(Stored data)
**********

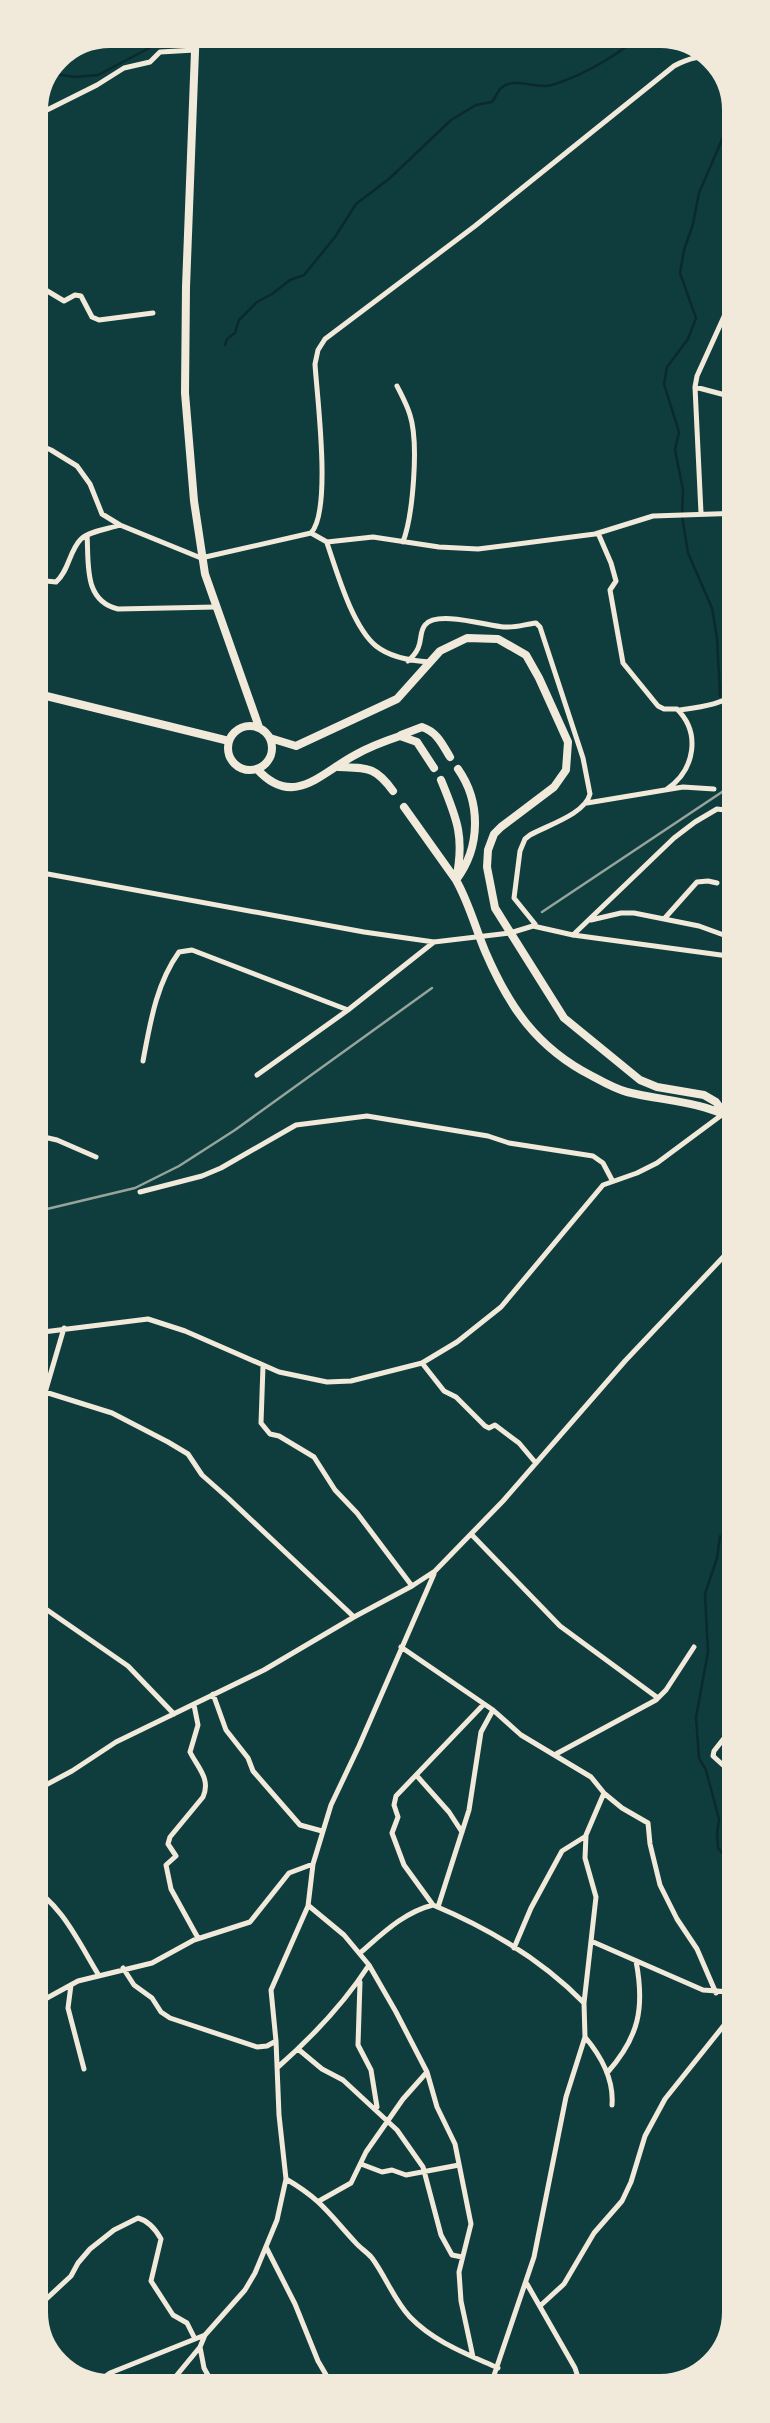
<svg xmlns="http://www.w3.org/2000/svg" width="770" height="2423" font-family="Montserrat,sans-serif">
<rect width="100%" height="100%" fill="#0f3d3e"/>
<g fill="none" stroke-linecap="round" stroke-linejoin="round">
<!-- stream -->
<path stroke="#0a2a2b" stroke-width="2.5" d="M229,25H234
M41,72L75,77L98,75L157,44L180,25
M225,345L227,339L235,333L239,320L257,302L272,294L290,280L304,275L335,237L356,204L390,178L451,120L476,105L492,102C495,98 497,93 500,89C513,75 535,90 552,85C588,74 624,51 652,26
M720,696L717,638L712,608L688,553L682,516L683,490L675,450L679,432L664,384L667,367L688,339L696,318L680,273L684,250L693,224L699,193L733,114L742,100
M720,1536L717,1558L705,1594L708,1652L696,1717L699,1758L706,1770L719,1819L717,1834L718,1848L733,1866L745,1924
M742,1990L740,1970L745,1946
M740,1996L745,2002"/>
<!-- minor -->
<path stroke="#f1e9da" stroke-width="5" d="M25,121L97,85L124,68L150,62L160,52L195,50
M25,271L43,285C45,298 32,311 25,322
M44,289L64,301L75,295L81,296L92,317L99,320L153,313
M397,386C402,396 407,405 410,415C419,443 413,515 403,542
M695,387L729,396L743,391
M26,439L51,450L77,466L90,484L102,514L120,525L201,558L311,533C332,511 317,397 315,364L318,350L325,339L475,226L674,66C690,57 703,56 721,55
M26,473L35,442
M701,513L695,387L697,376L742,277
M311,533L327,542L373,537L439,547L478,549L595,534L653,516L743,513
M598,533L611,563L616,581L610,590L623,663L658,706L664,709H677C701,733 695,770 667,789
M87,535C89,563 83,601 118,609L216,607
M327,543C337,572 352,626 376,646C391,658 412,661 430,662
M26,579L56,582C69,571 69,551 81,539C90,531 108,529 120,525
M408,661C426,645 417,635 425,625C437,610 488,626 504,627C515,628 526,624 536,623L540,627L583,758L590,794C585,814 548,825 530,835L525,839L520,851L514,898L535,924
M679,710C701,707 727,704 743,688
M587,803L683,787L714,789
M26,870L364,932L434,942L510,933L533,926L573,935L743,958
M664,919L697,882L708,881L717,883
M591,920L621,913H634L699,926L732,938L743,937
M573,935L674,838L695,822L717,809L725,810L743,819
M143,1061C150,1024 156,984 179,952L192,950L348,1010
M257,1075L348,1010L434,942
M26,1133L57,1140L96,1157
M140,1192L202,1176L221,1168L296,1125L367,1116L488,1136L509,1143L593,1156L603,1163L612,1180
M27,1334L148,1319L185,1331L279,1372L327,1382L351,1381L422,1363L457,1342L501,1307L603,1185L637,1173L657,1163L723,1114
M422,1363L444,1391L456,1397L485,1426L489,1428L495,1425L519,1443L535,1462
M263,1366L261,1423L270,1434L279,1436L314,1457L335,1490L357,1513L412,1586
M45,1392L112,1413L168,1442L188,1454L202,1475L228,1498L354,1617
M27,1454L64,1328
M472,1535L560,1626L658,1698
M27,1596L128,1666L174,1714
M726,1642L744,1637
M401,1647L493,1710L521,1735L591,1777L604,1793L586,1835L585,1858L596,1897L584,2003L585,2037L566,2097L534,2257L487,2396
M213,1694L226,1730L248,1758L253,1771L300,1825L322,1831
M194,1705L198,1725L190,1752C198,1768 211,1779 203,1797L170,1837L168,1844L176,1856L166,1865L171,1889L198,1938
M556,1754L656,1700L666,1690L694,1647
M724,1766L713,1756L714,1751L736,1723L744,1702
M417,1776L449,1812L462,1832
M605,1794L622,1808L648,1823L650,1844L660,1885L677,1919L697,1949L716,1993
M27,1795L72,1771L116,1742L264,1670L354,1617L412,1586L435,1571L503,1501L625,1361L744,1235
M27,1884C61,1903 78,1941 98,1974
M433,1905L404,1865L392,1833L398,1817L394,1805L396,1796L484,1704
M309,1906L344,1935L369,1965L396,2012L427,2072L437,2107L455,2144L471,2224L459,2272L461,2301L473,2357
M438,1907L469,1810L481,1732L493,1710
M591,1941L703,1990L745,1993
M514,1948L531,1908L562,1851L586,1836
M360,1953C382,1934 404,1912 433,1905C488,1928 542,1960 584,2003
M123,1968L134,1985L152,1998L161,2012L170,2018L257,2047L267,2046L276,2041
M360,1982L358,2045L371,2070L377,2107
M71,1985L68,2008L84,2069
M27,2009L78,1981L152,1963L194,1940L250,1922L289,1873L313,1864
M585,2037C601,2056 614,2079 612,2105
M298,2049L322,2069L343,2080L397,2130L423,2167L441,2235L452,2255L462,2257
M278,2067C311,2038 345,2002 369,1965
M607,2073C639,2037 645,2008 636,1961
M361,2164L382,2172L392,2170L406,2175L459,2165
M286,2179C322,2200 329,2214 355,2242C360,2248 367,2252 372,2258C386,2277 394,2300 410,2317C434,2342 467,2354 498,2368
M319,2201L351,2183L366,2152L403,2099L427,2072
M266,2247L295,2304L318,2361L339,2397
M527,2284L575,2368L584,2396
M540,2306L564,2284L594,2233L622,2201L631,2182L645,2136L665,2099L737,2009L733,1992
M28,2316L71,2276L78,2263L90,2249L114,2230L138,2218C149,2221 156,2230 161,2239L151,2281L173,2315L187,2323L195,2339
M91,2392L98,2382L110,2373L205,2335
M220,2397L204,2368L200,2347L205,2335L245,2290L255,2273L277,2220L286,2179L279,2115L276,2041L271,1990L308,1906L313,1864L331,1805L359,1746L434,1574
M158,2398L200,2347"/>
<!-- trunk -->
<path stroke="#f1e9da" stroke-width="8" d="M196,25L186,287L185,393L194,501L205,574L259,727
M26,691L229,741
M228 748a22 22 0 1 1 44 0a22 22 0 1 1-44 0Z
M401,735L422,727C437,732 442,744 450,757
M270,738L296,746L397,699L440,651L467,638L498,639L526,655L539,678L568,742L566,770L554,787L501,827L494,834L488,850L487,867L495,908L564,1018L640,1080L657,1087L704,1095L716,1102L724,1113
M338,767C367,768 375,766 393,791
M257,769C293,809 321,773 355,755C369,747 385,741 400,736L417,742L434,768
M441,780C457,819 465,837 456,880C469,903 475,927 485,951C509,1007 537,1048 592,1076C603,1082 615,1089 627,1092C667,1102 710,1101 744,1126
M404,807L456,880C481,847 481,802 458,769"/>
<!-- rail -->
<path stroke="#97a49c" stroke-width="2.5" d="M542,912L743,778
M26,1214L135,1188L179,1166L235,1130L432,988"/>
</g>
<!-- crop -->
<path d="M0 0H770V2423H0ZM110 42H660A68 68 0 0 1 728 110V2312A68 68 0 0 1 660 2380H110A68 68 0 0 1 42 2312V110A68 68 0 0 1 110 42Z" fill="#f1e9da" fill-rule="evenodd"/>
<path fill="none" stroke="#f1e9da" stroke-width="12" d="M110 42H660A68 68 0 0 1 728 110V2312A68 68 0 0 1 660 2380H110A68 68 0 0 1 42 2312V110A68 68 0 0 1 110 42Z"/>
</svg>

**********

*Task directions:* Leave the pictures out and write out every entry exactly as given.

*Response area:*
<svg xmlns="http://www.w3.org/2000/svg" width="770" height="2423" font-family="Montserrat,sans-serif">
<rect width="100%" height="100%" fill="#0f3d3e"/>
<g fill="none" stroke-linecap="round" stroke-linejoin="round">
<!-- stream -->
<path stroke="#0a2a2b" stroke-width="2.5" d="M229,25H234
M41,72L75,77L98,75L157,44L180,25
M225,345L227,339L235,333L239,320L257,302L272,294L290,280L304,275L335,237L356,204L390,178L451,120L476,105L492,102C495,98 497,93 500,89C513,75 535,90 552,85C588,74 624,51 652,26
M720,696L717,638L712,608L688,553L682,516L683,490L675,450L679,432L664,384L667,367L688,339L696,318L680,273L684,250L693,224L699,193L733,114L742,100
M720,1536L717,1558L705,1594L708,1652L696,1717L699,1758L706,1770L719,1819L717,1834L718,1848L733,1866L745,1924
M742,1990L740,1970L745,1946
M740,1996L745,2002"/>
<!-- minor -->
<path stroke="#f1e9da" stroke-width="5" d="M25,121L97,85L124,68L150,62L160,52L195,50
M25,271L43,285C45,298 32,311 25,322
M44,289L64,301L75,295L81,296L92,317L99,320L153,313
M397,386C402,396 407,405 410,415C419,443 413,515 403,542
M695,387L729,396L743,391
M26,439L51,450L77,466L90,484L102,514L120,525L201,558L311,533C332,511 317,397 315,364L318,350L325,339L475,226L674,66C690,57 703,56 721,55
M26,473L35,442
M701,513L695,387L697,376L742,277
M311,533L327,542L373,537L439,547L478,549L595,534L653,516L743,513
M598,533L611,563L616,581L610,590L623,663L658,706L664,709H677C701,733 695,770 667,789
M87,535C89,563 83,601 118,609L216,607
M327,543C337,572 352,626 376,646C391,658 412,661 430,662
M26,579L56,582C69,571 69,551 81,539C90,531 108,529 120,525
M408,661C426,645 417,635 425,625C437,610 488,626 504,627C515,628 526,624 536,623L540,627L583,758L590,794C585,814 548,825 530,835L525,839L520,851L514,898L535,924
M679,710C701,707 727,704 743,688
M587,803L683,787L714,789
M26,870L364,932L434,942L510,933L533,926L573,935L743,958
M664,919L697,882L708,881L717,883
M591,920L621,913H634L699,926L732,938L743,937
M573,935L674,838L695,822L717,809L725,810L743,819
M143,1061C150,1024 156,984 179,952L192,950L348,1010
M257,1075L348,1010L434,942
M26,1133L57,1140L96,1157
M140,1192L202,1176L221,1168L296,1125L367,1116L488,1136L509,1143L593,1156L603,1163L612,1180
M27,1334L148,1319L185,1331L279,1372L327,1382L351,1381L422,1363L457,1342L501,1307L603,1185L637,1173L657,1163L723,1114
M422,1363L444,1391L456,1397L485,1426L489,1428L495,1425L519,1443L535,1462
M263,1366L261,1423L270,1434L279,1436L314,1457L335,1490L357,1513L412,1586
M45,1392L112,1413L168,1442L188,1454L202,1475L228,1498L354,1617
M27,1454L64,1328
M472,1535L560,1626L658,1698
M27,1596L128,1666L174,1714
M726,1642L744,1637
M401,1647L493,1710L521,1735L591,1777L604,1793L586,1835L585,1858L596,1897L584,2003L585,2037L566,2097L534,2257L487,2396
M213,1694L226,1730L248,1758L253,1771L300,1825L322,1831
M194,1705L198,1725L190,1752C198,1768 211,1779 203,1797L170,1837L168,1844L176,1856L166,1865L171,1889L198,1938
M556,1754L656,1700L666,1690L694,1647
M724,1766L713,1756L714,1751L736,1723L744,1702
M417,1776L449,1812L462,1832
M605,1794L622,1808L648,1823L650,1844L660,1885L677,1919L697,1949L716,1993
M27,1795L72,1771L116,1742L264,1670L354,1617L412,1586L435,1571L503,1501L625,1361L744,1235
M27,1884C61,1903 78,1941 98,1974
M433,1905L404,1865L392,1833L398,1817L394,1805L396,1796L484,1704
M309,1906L344,1935L369,1965L396,2012L427,2072L437,2107L455,2144L471,2224L459,2272L461,2301L473,2357
M438,1907L469,1810L481,1732L493,1710
M591,1941L703,1990L745,1993
M514,1948L531,1908L562,1851L586,1836
M360,1953C382,1934 404,1912 433,1905C488,1928 542,1960 584,2003
M123,1968L134,1985L152,1998L161,2012L170,2018L257,2047L267,2046L276,2041
M360,1982L358,2045L371,2070L377,2107
M71,1985L68,2008L84,2069
M27,2009L78,1981L152,1963L194,1940L250,1922L289,1873L313,1864
M585,2037C601,2056 614,2079 612,2105
M298,2049L322,2069L343,2080L397,2130L423,2167L441,2235L452,2255L462,2257
M278,2067C311,2038 345,2002 369,1965
M607,2073C639,2037 645,2008 636,1961
M361,2164L382,2172L392,2170L406,2175L459,2165
M286,2179C322,2200 329,2214 355,2242C360,2248 367,2252 372,2258C386,2277 394,2300 410,2317C434,2342 467,2354 498,2368
M319,2201L351,2183L366,2152L403,2099L427,2072
M266,2247L295,2304L318,2361L339,2397
M527,2284L575,2368L584,2396
M540,2306L564,2284L594,2233L622,2201L631,2182L645,2136L665,2099L737,2009L733,1992
M28,2316L71,2276L78,2263L90,2249L114,2230L138,2218C149,2221 156,2230 161,2239L151,2281L173,2315L187,2323L195,2339
M91,2392L98,2382L110,2373L205,2335
M220,2397L204,2368L200,2347L205,2335L245,2290L255,2273L277,2220L286,2179L279,2115L276,2041L271,1990L308,1906L313,1864L331,1805L359,1746L434,1574
M158,2398L200,2347"/>
<!-- trunk -->
<path stroke="#f1e9da" stroke-width="8" d="M196,25L186,287L185,393L194,501L205,574L259,727
M26,691L229,741
M228 748a22 22 0 1 1 44 0a22 22 0 1 1-44 0Z
M401,735L422,727C437,732 442,744 450,757
M270,738L296,746L397,699L440,651L467,638L498,639L526,655L539,678L568,742L566,770L554,787L501,827L494,834L488,850L487,867L495,908L564,1018L640,1080L657,1087L704,1095L716,1102L724,1113
M338,767C367,768 375,766 393,791
M257,769C293,809 321,773 355,755C369,747 385,741 400,736L417,742L434,768
M441,780C457,819 465,837 456,880C469,903 475,927 485,951C509,1007 537,1048 592,1076C603,1082 615,1089 627,1092C667,1102 710,1101 744,1126
M404,807L456,880C481,847 481,802 458,769"/>
<!-- rail -->
<path stroke="#97a49c" stroke-width="2.5" d="M542,912L743,778
M26,1214L135,1188L179,1166L235,1130L432,988"/>
</g>
<!-- crop -->
<path d="M0 0H770V2423H0ZM110 42H660A68 68 0 0 1 728 110V2312A68 68 0 0 1 660 2380H110A68 68 0 0 1 42 2312V110A68 68 0 0 1 110 42Z" fill="#f1e9da" fill-rule="evenodd"/>
<path fill="none" stroke="#f1e9da" stroke-width="12" d="M110 42H660A68 68 0 0 1 728 110V2312A68 68 0 0 1 660 2380H110A68 68 0 0 1 42 2312V110A68 68 0 0 1 110 42Z"/>
</svg>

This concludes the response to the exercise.